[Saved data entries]
○ ○ ○ ○

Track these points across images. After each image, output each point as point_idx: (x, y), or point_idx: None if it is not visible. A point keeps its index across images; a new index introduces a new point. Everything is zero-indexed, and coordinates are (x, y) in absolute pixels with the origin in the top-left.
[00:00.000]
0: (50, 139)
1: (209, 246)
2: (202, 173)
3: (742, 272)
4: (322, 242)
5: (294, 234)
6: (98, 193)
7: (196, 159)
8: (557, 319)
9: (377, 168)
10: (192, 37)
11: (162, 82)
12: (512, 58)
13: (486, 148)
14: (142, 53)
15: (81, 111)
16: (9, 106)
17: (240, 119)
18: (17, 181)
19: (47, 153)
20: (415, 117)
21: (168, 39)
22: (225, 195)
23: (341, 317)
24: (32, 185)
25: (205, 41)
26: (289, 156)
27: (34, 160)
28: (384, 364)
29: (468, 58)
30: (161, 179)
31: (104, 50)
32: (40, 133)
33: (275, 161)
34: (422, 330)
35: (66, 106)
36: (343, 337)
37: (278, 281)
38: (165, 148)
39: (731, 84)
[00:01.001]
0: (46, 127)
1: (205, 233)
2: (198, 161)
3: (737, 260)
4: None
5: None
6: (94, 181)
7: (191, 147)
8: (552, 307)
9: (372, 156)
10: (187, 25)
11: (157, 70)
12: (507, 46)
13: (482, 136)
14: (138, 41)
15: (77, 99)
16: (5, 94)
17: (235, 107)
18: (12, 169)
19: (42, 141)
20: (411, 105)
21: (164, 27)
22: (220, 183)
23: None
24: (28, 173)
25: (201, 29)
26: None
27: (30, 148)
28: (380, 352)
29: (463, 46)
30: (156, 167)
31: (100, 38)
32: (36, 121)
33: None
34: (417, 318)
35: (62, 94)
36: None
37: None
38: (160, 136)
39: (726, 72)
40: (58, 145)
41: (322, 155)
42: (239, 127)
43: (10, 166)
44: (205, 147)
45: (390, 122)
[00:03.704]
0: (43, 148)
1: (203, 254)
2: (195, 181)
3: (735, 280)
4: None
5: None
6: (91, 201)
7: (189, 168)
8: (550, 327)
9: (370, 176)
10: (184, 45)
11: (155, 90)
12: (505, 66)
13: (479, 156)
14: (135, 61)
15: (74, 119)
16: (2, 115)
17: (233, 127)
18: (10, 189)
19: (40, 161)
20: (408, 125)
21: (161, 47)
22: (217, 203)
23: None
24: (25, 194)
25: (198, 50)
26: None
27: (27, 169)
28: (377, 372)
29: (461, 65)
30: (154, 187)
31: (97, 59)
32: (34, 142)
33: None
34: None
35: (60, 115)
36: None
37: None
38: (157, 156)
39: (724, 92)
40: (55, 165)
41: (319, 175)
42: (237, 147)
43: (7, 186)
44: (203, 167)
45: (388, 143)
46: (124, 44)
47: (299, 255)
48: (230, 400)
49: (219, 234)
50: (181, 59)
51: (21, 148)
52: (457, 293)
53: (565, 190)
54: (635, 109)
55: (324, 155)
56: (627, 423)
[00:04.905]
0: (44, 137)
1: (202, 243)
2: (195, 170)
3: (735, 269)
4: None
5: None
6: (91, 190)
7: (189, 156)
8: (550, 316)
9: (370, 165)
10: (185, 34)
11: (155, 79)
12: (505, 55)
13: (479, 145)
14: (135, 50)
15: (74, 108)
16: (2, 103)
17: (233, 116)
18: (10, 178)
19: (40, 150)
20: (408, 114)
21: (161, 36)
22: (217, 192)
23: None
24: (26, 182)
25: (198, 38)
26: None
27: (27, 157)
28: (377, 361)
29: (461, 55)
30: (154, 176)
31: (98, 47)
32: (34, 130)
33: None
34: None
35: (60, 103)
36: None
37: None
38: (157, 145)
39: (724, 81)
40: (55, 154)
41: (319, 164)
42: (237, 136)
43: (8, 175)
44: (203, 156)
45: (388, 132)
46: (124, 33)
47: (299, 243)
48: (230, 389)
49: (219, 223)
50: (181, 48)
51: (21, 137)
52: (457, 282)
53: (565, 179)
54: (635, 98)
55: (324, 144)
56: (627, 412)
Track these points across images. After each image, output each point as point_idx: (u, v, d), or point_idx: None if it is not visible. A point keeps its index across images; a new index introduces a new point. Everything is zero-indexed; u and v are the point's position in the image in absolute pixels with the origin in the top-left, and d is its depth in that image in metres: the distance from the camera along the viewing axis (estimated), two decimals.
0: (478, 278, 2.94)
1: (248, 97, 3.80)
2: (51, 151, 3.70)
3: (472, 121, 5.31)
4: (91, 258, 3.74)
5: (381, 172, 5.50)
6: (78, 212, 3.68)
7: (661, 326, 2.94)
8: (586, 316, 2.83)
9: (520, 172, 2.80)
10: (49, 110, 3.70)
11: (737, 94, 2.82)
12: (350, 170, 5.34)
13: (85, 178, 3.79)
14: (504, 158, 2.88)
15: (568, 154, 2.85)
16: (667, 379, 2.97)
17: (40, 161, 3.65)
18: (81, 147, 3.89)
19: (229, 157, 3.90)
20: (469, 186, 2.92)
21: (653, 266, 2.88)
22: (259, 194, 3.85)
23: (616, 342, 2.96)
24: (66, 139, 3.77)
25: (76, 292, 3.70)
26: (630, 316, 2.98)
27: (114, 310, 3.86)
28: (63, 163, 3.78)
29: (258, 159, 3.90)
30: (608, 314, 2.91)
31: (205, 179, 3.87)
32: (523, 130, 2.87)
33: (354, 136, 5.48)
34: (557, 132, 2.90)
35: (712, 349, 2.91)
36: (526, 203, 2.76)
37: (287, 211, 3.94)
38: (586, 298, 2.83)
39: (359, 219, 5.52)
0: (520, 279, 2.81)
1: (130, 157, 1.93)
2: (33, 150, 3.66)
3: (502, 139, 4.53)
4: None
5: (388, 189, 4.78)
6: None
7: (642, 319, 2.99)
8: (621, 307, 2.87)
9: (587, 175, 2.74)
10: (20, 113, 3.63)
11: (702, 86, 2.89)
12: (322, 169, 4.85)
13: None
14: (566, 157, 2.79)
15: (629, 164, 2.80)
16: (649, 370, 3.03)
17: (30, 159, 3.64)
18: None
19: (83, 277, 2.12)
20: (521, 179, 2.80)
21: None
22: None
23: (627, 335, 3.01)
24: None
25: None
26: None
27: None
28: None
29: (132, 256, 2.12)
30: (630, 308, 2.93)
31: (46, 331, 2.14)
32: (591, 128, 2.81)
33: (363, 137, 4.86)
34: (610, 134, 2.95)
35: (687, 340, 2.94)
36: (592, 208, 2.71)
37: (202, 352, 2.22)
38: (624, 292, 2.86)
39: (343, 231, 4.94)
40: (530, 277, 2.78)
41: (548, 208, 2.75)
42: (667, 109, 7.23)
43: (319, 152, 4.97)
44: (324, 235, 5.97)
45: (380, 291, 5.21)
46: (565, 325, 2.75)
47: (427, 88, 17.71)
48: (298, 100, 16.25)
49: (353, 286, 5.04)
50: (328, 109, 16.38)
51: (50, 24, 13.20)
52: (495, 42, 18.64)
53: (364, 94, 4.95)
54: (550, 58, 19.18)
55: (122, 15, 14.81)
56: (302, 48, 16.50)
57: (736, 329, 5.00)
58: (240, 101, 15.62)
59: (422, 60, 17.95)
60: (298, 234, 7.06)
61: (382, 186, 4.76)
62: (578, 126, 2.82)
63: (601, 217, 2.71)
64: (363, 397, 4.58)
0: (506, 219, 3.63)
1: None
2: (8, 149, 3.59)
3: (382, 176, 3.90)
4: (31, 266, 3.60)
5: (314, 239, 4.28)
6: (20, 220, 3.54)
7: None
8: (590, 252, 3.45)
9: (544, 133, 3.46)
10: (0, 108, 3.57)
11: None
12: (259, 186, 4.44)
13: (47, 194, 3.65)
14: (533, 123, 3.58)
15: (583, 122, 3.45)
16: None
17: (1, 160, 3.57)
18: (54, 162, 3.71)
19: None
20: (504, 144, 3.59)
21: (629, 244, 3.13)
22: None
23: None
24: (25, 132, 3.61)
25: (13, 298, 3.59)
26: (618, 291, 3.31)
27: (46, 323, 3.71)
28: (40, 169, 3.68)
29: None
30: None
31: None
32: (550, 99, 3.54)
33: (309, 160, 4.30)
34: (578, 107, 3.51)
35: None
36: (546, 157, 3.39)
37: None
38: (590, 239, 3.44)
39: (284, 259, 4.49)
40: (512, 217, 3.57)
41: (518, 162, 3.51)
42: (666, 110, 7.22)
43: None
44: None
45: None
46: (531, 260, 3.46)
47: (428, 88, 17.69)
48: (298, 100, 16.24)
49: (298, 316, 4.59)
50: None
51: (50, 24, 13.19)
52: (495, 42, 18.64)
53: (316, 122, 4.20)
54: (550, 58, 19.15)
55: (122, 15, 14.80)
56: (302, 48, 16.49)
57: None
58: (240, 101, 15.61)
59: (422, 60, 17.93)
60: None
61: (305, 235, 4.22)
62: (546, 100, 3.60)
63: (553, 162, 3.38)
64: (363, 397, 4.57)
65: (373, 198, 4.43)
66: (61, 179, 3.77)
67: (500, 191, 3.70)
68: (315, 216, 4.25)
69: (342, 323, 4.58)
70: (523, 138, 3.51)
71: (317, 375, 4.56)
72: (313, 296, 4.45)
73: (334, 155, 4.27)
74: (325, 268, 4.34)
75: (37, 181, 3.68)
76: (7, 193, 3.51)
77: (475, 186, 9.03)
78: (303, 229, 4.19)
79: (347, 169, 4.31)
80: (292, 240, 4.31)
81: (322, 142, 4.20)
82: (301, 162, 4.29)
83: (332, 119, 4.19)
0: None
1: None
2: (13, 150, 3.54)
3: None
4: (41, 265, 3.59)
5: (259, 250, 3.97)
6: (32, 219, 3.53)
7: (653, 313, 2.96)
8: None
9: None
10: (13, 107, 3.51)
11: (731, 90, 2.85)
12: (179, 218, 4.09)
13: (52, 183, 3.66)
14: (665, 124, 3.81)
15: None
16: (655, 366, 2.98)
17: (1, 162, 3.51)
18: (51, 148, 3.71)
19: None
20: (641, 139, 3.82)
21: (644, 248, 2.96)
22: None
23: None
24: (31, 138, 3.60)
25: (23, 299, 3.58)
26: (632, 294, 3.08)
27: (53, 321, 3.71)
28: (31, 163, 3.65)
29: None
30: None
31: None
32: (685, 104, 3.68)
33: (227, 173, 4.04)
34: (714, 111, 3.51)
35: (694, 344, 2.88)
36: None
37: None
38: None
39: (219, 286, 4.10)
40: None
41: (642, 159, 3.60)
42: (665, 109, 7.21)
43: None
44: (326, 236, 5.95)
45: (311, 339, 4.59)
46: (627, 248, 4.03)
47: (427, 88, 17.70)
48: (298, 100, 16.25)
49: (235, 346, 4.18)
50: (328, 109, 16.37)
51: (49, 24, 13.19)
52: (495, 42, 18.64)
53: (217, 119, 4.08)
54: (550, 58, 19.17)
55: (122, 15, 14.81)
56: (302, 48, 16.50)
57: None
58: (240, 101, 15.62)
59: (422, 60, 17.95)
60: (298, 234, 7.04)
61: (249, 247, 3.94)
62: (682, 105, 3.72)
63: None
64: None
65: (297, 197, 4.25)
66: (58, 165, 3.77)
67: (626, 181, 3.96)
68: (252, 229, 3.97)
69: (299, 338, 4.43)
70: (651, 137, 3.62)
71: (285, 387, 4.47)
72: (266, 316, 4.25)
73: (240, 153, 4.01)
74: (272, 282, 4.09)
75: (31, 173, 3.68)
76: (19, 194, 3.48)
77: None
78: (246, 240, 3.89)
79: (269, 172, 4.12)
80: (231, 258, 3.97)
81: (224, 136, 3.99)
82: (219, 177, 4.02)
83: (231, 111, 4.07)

○ ○ ○ ○

TASK REQUIREMENTS — Go through the data above from its first line and copy each line exactly, stopping once the line with "45: (390, 122)" has been copied.

TASK RESULT —
Track these points across images. After each image, output each point as point_idx: (x, y), or point_idx: None if it is not visible. A point keeps its index across images; a new index introduces a new point. Everything is zero-indexed, and coordinates are (x, y) in absolute pixels with the origin in the top-left.
[00:00.000]
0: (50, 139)
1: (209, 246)
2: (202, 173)
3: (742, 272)
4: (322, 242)
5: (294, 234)
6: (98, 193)
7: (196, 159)
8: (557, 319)
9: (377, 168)
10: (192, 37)
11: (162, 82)
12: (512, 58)
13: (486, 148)
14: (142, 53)
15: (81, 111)
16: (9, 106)
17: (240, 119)
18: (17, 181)
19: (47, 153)
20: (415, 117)
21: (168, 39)
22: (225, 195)
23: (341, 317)
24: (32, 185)
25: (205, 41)
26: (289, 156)
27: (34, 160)
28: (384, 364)
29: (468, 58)
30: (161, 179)
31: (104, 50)
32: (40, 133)
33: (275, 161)
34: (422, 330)
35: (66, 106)
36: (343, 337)
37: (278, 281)
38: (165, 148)
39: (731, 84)
[00:01.001]
0: (46, 127)
1: (205, 233)
2: (198, 161)
3: (737, 260)
4: None
5: None
6: (94, 181)
7: (191, 147)
8: (552, 307)
9: (372, 156)
10: (187, 25)
11: (157, 70)
12: (507, 46)
13: (482, 136)
14: (138, 41)
15: (77, 99)
16: (5, 94)
17: (235, 107)
18: (12, 169)
19: (42, 141)
20: (411, 105)
21: (164, 27)
22: (220, 183)
23: None
24: (28, 173)
25: (201, 29)
26: None
27: (30, 148)
28: (380, 352)
29: (463, 46)
30: (156, 167)
31: (100, 38)
32: (36, 121)
33: None
34: (417, 318)
35: (62, 94)
36: None
37: None
38: (160, 136)
39: (726, 72)
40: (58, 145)
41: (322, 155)
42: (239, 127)
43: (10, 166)
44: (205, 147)
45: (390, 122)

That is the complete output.